Exercise data —
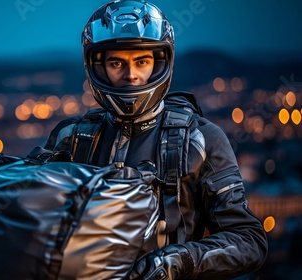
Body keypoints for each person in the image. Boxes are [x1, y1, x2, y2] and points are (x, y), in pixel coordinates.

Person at [41, 0, 268, 279]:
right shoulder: (72, 138)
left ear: (160, 62)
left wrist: (179, 260)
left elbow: (249, 240)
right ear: (98, 67)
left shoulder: (199, 139)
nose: (131, 75)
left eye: (142, 61)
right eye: (116, 63)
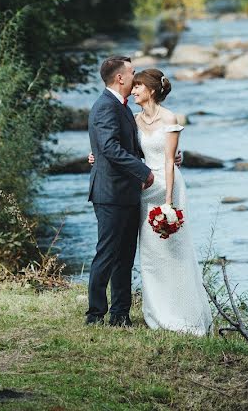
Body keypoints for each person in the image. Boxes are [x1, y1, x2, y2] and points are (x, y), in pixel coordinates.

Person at [132, 68, 213, 335]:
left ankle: (183, 314)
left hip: (168, 187)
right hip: (146, 186)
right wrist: (95, 155)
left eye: (138, 87)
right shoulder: (134, 119)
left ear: (151, 90)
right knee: (151, 253)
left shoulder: (170, 118)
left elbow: (169, 159)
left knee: (174, 250)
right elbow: (123, 150)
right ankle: (158, 313)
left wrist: (168, 204)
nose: (133, 91)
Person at [85, 56, 153, 327]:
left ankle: (120, 314)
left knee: (125, 256)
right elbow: (110, 148)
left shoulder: (122, 106)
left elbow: (129, 146)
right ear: (120, 78)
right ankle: (95, 314)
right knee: (108, 253)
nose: (136, 78)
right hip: (110, 193)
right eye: (133, 73)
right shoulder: (105, 106)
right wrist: (143, 171)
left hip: (127, 193)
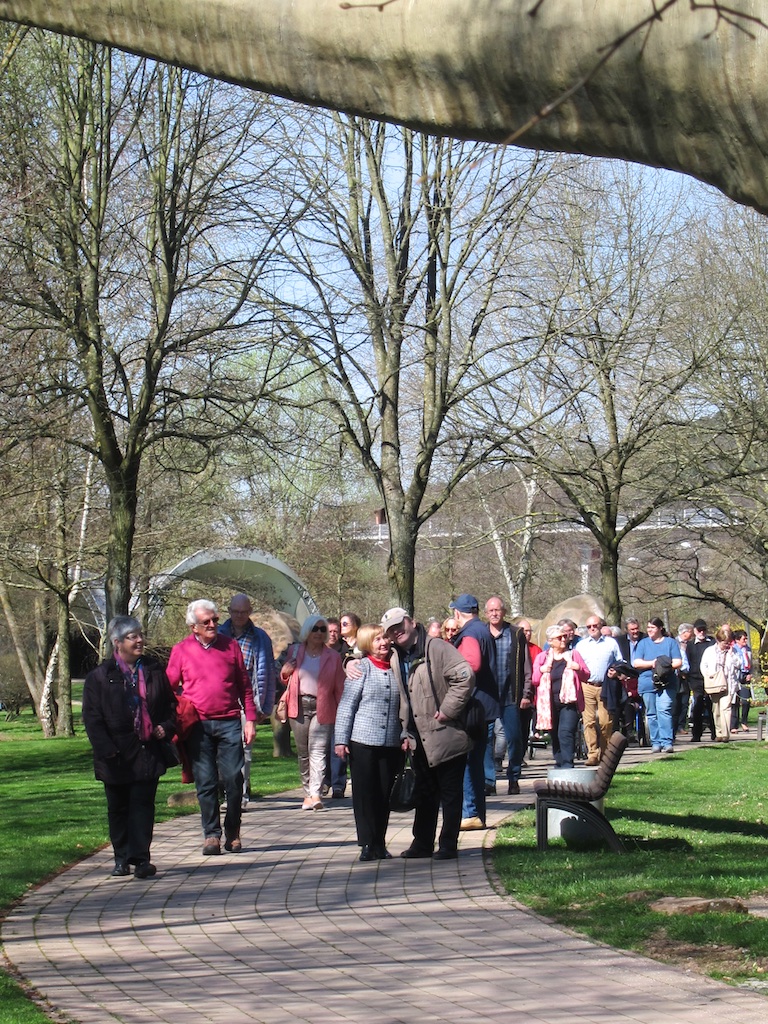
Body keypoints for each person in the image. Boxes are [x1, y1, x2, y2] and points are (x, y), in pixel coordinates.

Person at [82, 616, 177, 878]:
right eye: (132, 637)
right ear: (117, 643)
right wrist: (108, 749)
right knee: (119, 807)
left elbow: (171, 706)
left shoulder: (154, 669)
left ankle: (141, 860)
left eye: (140, 635)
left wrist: (165, 727)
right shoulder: (100, 677)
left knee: (143, 805)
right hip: (115, 754)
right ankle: (121, 858)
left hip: (147, 750)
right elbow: (92, 718)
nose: (139, 640)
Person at [380, 607, 473, 860]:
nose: (396, 632)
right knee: (425, 793)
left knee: (450, 793)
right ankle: (422, 844)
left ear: (412, 622)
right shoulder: (396, 656)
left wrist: (447, 710)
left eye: (400, 625)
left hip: (446, 733)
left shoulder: (438, 648)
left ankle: (448, 845)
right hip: (416, 738)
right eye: (391, 630)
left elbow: (465, 676)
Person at [166, 599, 257, 856]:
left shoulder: (230, 647)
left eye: (215, 620)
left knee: (233, 779)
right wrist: (179, 709)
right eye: (206, 621)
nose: (212, 624)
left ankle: (233, 831)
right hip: (198, 725)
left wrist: (249, 720)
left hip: (229, 721)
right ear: (193, 626)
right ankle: (211, 835)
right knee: (205, 782)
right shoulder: (181, 650)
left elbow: (244, 686)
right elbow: (169, 686)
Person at [334, 623, 403, 861]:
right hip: (362, 740)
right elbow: (346, 706)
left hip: (391, 742)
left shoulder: (397, 666)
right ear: (366, 644)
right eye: (377, 640)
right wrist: (340, 740)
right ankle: (366, 842)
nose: (383, 643)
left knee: (384, 794)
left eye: (385, 638)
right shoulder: (360, 668)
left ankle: (379, 842)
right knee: (365, 793)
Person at [280, 615, 345, 810]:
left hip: (322, 707)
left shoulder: (333, 656)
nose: (319, 633)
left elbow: (340, 686)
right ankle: (307, 792)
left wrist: (342, 710)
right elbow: (284, 678)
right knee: (303, 752)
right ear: (307, 631)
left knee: (317, 751)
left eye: (322, 630)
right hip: (298, 705)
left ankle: (316, 793)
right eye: (315, 629)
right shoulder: (295, 651)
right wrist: (285, 672)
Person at [218, 594, 276, 808]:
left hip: (249, 700)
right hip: (223, 700)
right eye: (235, 611)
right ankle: (227, 791)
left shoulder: (260, 638)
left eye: (244, 611)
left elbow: (268, 673)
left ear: (250, 612)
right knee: (224, 750)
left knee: (245, 748)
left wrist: (265, 705)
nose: (239, 615)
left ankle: (239, 796)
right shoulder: (219, 635)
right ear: (229, 611)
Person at [449, 594, 499, 831]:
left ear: (458, 613)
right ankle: (478, 814)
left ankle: (470, 813)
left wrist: (450, 675)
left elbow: (472, 665)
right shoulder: (484, 630)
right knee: (477, 763)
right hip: (486, 707)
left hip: (473, 709)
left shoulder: (469, 634)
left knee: (469, 762)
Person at [484, 596, 531, 796]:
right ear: (486, 614)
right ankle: (489, 781)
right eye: (491, 611)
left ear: (504, 612)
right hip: (487, 697)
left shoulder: (516, 634)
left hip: (511, 695)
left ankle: (514, 778)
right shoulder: (480, 633)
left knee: (514, 738)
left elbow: (526, 666)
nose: (494, 614)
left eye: (498, 610)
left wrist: (526, 692)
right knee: (486, 740)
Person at [525, 625, 589, 768]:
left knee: (565, 732)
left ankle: (568, 763)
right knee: (554, 733)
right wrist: (542, 670)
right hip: (549, 703)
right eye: (559, 638)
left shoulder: (574, 655)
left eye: (564, 637)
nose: (563, 640)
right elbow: (534, 680)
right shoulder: (543, 657)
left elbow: (586, 675)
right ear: (550, 641)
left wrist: (576, 667)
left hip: (569, 702)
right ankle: (559, 762)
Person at [575, 615, 621, 766]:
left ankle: (605, 753)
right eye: (589, 626)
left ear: (601, 626)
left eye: (595, 625)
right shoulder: (581, 645)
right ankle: (593, 754)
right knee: (588, 721)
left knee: (605, 722)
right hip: (586, 686)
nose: (592, 628)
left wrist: (615, 671)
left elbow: (620, 661)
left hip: (605, 686)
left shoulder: (611, 643)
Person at [633, 617, 682, 754]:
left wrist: (664, 667)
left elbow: (678, 662)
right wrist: (654, 663)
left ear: (660, 628)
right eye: (648, 627)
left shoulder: (670, 643)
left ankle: (667, 741)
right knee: (651, 713)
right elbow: (636, 663)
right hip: (647, 682)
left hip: (667, 682)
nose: (649, 630)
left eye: (652, 627)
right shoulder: (642, 644)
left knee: (664, 710)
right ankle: (656, 742)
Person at [700, 626, 742, 742]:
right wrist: (709, 676)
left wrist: (731, 655)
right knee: (716, 709)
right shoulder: (709, 651)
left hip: (728, 683)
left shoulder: (733, 652)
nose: (727, 645)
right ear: (718, 641)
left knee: (726, 708)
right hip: (715, 683)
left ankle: (725, 734)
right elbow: (704, 666)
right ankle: (719, 733)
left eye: (729, 643)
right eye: (725, 643)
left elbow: (739, 664)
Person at [687, 618, 716, 742]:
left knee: (712, 705)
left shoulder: (712, 642)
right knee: (697, 704)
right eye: (699, 630)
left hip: (710, 677)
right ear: (694, 631)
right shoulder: (690, 645)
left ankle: (715, 732)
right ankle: (696, 734)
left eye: (704, 629)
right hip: (696, 678)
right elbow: (688, 661)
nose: (702, 632)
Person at [730, 629, 753, 733]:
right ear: (737, 640)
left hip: (745, 676)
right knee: (735, 702)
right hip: (736, 676)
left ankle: (744, 722)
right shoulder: (733, 650)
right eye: (744, 638)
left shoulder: (748, 650)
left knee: (745, 701)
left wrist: (750, 674)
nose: (746, 640)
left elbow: (750, 663)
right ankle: (733, 725)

Description of the task — All that is needed is an exact copy of the lines from the top of the entries through the line containing "left hip: (127, 193)", pictures left out.

Task response —
Body keypoints for each person in the image. Boxes are [x1, y1, x2, y2] and points are (x, y), in pixel coordinates.

Person at [41, 0, 268, 279]:
right shoulder: (72, 138)
left ear: (160, 62)
left wrist: (179, 260)
left elbow: (249, 240)
right ear: (98, 67)
left shoulder: (199, 139)
nose: (131, 75)
left eye: (142, 61)
right eye: (116, 63)
Body keypoints for each person in the image. Boxes are [x1, y1, x2, y2] and points are (x, y), in pixel coordinates.

Person at [132, 68, 213, 335]:
left ankle: (183, 314)
left hip: (168, 187)
right hip: (146, 186)
right wrist: (95, 155)
left eye: (138, 87)
right shoulder: (134, 119)
left ear: (151, 90)
right knee: (151, 253)
left shoulder: (170, 118)
left elbow: (169, 159)
left knee: (174, 250)
right elbow: (123, 150)
right ankle: (158, 313)
left wrist: (168, 204)
nose: (133, 91)
Person at [85, 56, 153, 327]:
left ankle: (120, 314)
left knee: (125, 256)
right elbow: (110, 148)
left shoulder: (122, 106)
left elbow: (129, 146)
right ear: (120, 78)
right ankle: (95, 314)
right knee: (108, 253)
nose: (136, 78)
right hip: (110, 193)
right eye: (133, 73)
right shoulder: (105, 106)
right wrist: (143, 171)
left hip: (127, 193)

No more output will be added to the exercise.